*WHAT IS BEING ASKED:* Among the entries below, tally each line in which the word "coordinate" is found, then state the tally alone.

━━━━━ RECORDS SUPPLIED ━━━━━

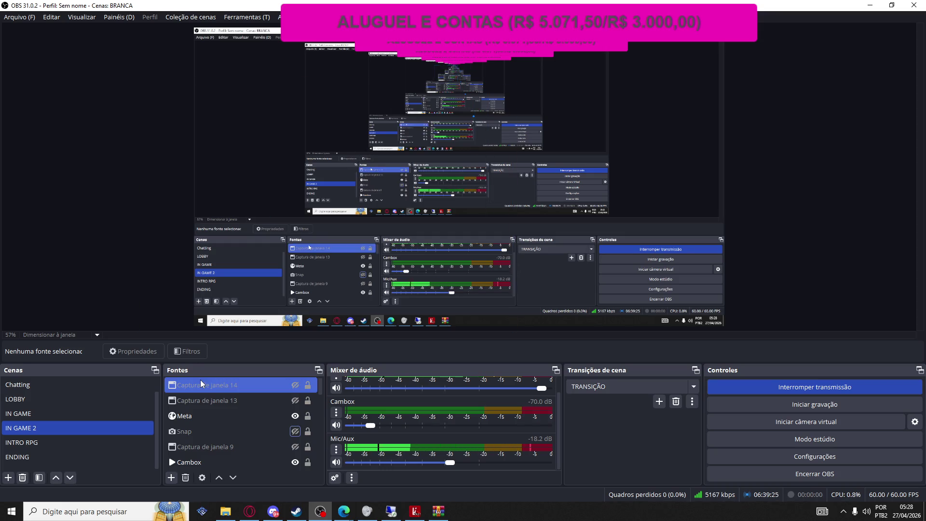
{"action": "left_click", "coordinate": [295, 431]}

━━━━━
━━━━━ RECORDS SUPPLIED ━━━━━

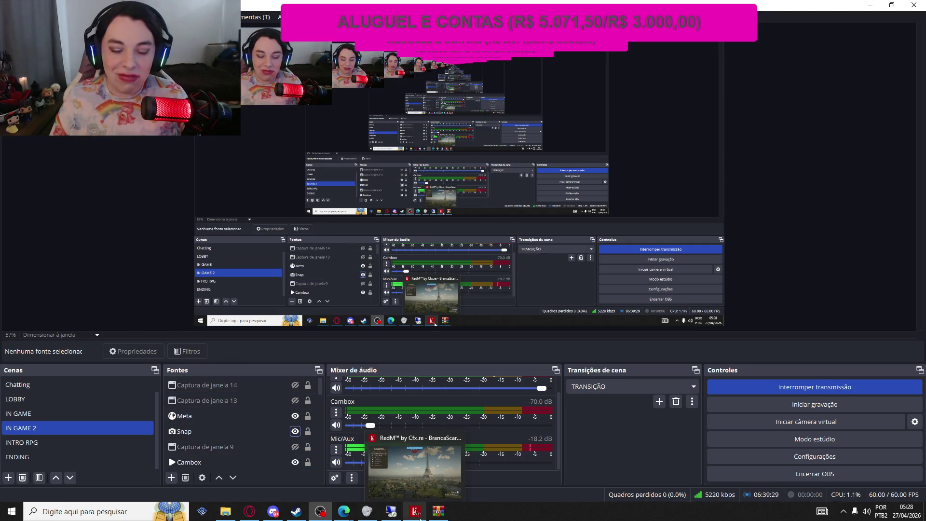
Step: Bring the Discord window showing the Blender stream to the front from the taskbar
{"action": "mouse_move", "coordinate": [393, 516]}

━━━━━

*WRITTEN RESPONSE:* 2